**TRAVAIL DEMANDÉ**
D'après le passage sur Walter Scott, à qui Walter Scott dictait-il Ivanhoe ?

Il lui ressemble encore par la pureté et la continuité de ses intentions morales. « Sir Walter, lui disait M. Laidlaw, auquel il dictait Ivanhoe, je ne puis m’empêcher de vous dire que vous faites un bien immense par ces récits si attrayans et si nobles, car les jeunes gens et les jeunes personnes ne voudront plus jeter les yeux sur les drogues littéraires qu’on leur fournissait dans les cabinets de lecture[1]. » Et les yeux de Walter Scott se remplirent de larmes. À son lit de mort, il dit à son gendre : « Lockhart, je n’ai plus qu’une minute peut-être à vous parler. Mon ami, soyez un homme de bien ; soyez vertueux, soyez religieux, soyez un homme de bien. Aucune autre chose ne vous donnera de consolation quand vous serez où j’en suis. » Ce fut là presque sa dernière parole. Par cette honnêteté foncière et par cette large humanité, il s’est trouvé l’Homère de la bourgeoisie moderne. Autour de lui et après lui, le roman de mœurs, dégagé du roman historique, a fourni une littérature entière et gardé les caractères qu’il lui avait imprimés. Miss Austen, miss Brontë, mistress Gaskell, mistress Elliot, Bulwer, Thackeray, Dickens et tant d’autres peignent surtout ou peignent uniquement, comme lui, la vie contemporaine, telle qu’elle est, sans embellissemens, à tous les étages, souvent dans le peuple, plus souvent encore dans la classe moyenne. Et les causes qui ont fait avorter chez lui et ailleurs le roman historique ont fait réussir chez lui et les autres le roman de mœurs. Ils s’étaient trouvés copistes trop minutieux et moralistes trop décidés, incapables des grandes divinations et des larges sympathies qui ouvrent l’histoire ; leur imagination

  1. Circulating libraries. (Je traduis par un équivalent.)

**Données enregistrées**
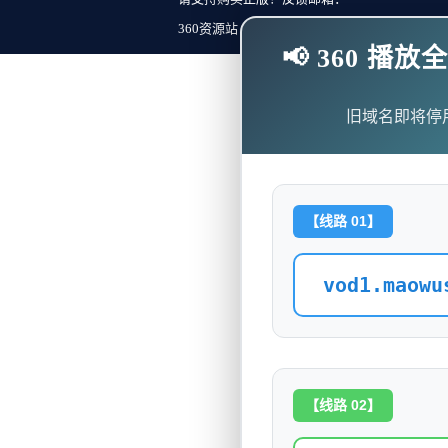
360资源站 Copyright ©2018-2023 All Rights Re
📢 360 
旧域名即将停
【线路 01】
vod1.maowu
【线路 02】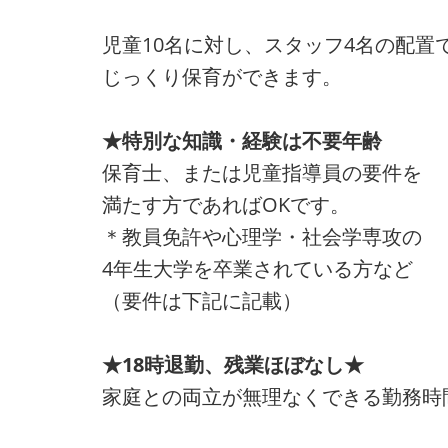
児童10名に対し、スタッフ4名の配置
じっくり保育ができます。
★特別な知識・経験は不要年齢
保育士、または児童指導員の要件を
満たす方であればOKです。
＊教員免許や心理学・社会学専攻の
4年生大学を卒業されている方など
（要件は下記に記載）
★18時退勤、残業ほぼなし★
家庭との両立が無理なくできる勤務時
---
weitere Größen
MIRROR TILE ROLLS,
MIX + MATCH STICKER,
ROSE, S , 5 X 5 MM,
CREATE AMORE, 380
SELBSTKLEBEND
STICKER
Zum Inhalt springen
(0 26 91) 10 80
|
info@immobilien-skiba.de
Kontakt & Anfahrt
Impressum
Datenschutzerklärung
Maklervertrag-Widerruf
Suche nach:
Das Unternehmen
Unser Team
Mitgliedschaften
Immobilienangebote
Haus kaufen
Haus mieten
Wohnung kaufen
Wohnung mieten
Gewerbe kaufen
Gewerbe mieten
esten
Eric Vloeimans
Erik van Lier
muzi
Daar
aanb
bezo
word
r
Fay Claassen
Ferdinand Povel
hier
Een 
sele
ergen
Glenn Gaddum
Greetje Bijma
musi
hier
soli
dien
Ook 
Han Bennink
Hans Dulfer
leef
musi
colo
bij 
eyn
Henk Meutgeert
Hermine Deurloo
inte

**RÉPONSE FINALE**
À M. Laidlaw.